Sad girl in snow

So I went to school for computer science, but along the way picked up a business minor, as such I had to take at least one marketing class. Directly because of this, I often can step back and pick apart advertisements, and figure out what audience a commercial is aimed at, how it’s aimed, and that sort of thing.

Point of fact, everyone knows and loves the Geiko commercials. Some of them are totally random, put out there simply to remind people of their name in tandom with good (clean) humor. But many of their commercials also say “why”. They save people money, they have good service, they have a high approval rating, it’s easy to switch and here’s how, etc. They’re just good commercials in general. (As a totally random note, State Farm is now apparently trying the humor angle as well, and has failed in my opinion, but I digress.)

However, this morning I heard a commercial on the radio. I forget the name of the company, but in this case I’m not sure if that’s a good or a bad thing. It’s pretty much a male voice, over some emotional music talking to you, the audience, about how you often think of winter as a fun time to go out and play in the snow, but then shifts gears into talking about how some people don’t have heat, and sit shivering in their homes throughout the winter. Complete with clip of a little girl saying, “Mommy, I’m cold.” Then goes on to say that this company (an oil company of some sort?) wants to help, and all you have to do is call such and such number, and they will give you all they help they can in keeping you warm this winter.
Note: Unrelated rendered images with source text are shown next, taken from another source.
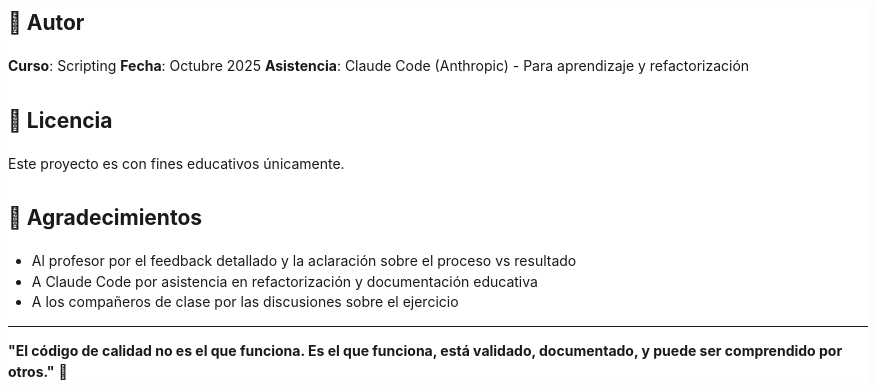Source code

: ## 👤 Autor

**Curso**: Scripting
**Fecha**: Octubre 2025
**Asistencia**: Claude Code (Anthropic) - Para aprendizaje y refactorización

## 📝 Licencia

Este proyecto es con fines educativos únicamente.

## 🙏 Agradecimientos

- Al profesor por el feedback detallado y la aclaración sobre el proceso vs resultado
- A Claude Code por asistencia en refactorización y documentación educativa
- A los compañeros de clase por las discusiones sobre el ejercicio

---

**"El código de calidad no es el que funciona. Es el que funciona, está validado, documentado, y puede ser comprendido por otros."** 🚀
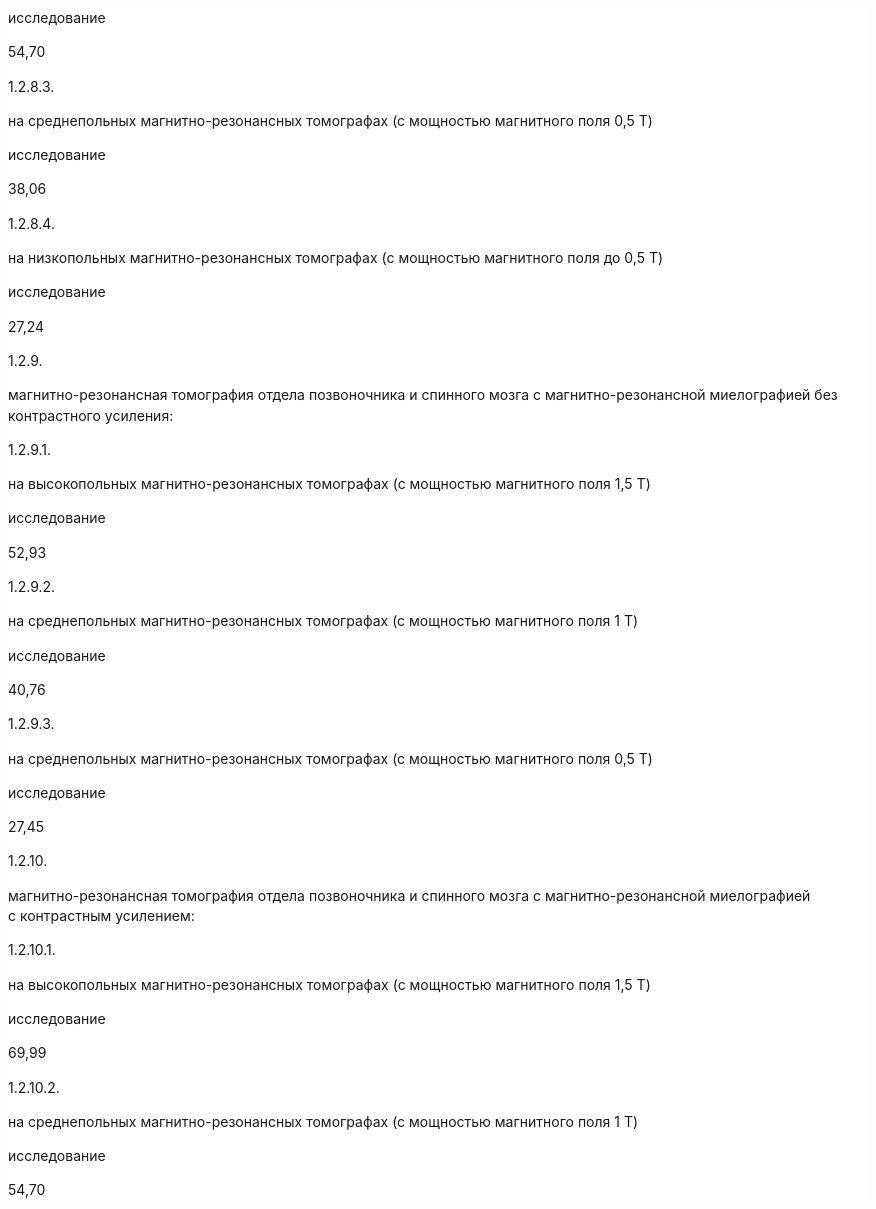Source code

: <td><p>исследование</p></td>
<td><p>54,70</p></td>
</tr>
<tr>
<td><p>1.2.8.3.</p></td>
<td><p>на среднепольных магнитно-резонансных томографах (с мощностью магнитного поля 0,5 T)</p></td>
<td><p>исследование</p></td>
<td><p>38,06</p></td>
</tr>
<tr>
<td><p>1.2.8.4.</p></td>
<td><p>на низкопольных магнитно-резонансных томографах (с мощностью магнитного поля до 0,5 T)</p></td>
<td><p>исследование</p></td>
<td><p>27,24</p></td>
</tr>
<tr>
<td><p>1.2.9.</p></td>
<td><p>магнитно-резонансная томография отдела позвоночника и спинного мозга с магнитно-резонансной миелографией без контрастного усиления:</p></td>
<td><p></p></td>
<td><p></p></td>
</tr>
<tr>
<td><p>1.2.9.1.</p></td>
<td><p>на высокопольных магнитно-резонансных томографах (с мощностью магнитного поля 1,5 T)</p></td>
<td><p>исследование</p></td>
<td><p>52,93</p></td>
</tr>
<tr>
<td><p>1.2.9.2.</p></td>
<td><p>на среднепольных магнитно-резонансных томографах (с мощностью магнитного поля 1 T)</p></td>
<td><p>исследование</p></td>
<td><p>40,76</p></td>
</tr>
<tr>
<td><p>1.2.9.3.</p></td>
<td><p>на среднепольных магнитно-резонансных томографах (с мощностью магнитного поля 0,5 T)</p></td>
<td><p>исследование</p></td>
<td><p>27,45</p></td>
</tr>
<tr>
<td><p>1.2.10.</p></td>
<td><p>магнитно-резонансная томография отдела позвоночника и спинного мозга с магнитно-резонансной миелографией с контрастным усилением:</p></td>
<td><p></p></td>
<td><p></p></td>
</tr>
<tr>
<td><p>1.2.10.1.</p></td>
<td><p>на высокопольных магнитно-резонансных томографах (с мощностью магнитного поля 1,5 T)</p></td>
<td><p>исследование</p></td>
<td><p>69,99</p></td>
</tr>
<tr>
<td><p>1.2.10.2.</p></td>
<td><p>на среднепольных магнитно-резонансных томографах (с мощностью магнитного поля 1 T)</p></td>
<td><p>исследование</p></td>
<td><p>54,70</p></td>
</tr>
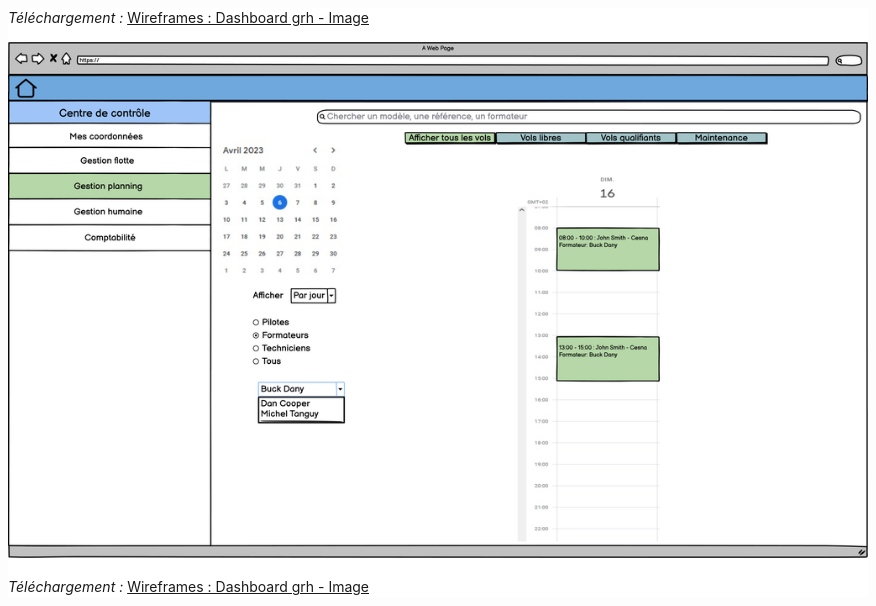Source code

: _Téléchargement :_ [Wireframes : Dashboard grh - Image](12f-wireframes-admin-dash-coord.png)

![Wireframes : Dashboard grh](12g-wireframes-admin-dash-coordadmin-dash-planning.png)

_Téléchargement :_ [Wireframes : Dashboard grh - Image](12g-wireframes-admin-dash-coordadmin-dash-planning.png)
It elicited an emotional response from me. And so I figured the commercial had done its job. It was aimed to make people aware of the plight of people without enough hea…wait a minute. Sure, at the beginning, it was aimed at “me”, (“Me” being people with enough money for heat throughout the winter, only suffering when my mother started menopause.) but somewhere after the little girl talking, it suddenly shifted to be talking to “them”. (“Them” being the people without enough money for heat.) The end of the commercial is, indeed, telling those without enough heat to call such and such a number for help staying warm, and at that point, I realized I no longer had any idea to whom this commercial was aimed, or what the actual point of it was.

When it started, I thought it was one of those commercials that would bring up a sense of duty, protectiveness, or even pity in the general populace, and then ask you to donate money or something of that nature to the company so they can help. The tone of voice, the music, and especially the clip of the girl all seemed to drift toward that end.

But the actual message itself in the second half was talking to those without heat, telling them to call to get help; and that this company would help these people by donating so many barrels of oil toward this end. (They gave a monitary figure in the millions.)

So, of course, as I’m driving down the road, my mind is putting together the fact that the commercial makes sense, if you think about the nature of companies in the United States, King of Capitalism. The entire message was aimed at “me”. It was saying basically, “Hey, we’re going to make you feel emotional, and then show you what fabulously wonderful people we are, by offering to do whatever we can to help these poor unfortunatepeopleheresourphonenumber.

Now I can say they failed in the fact that I don’t remember the name of the company at all. (Though possibly this is because I was too busy being confused about the nature of the commercial.) However, for those people who don’t have my particular background, I’m quite positive this commercial did what it was put out there to do, accepting, as I have, the fact that people in this country are very susceptible to even the most obvious of “buy my stuff!” commercials.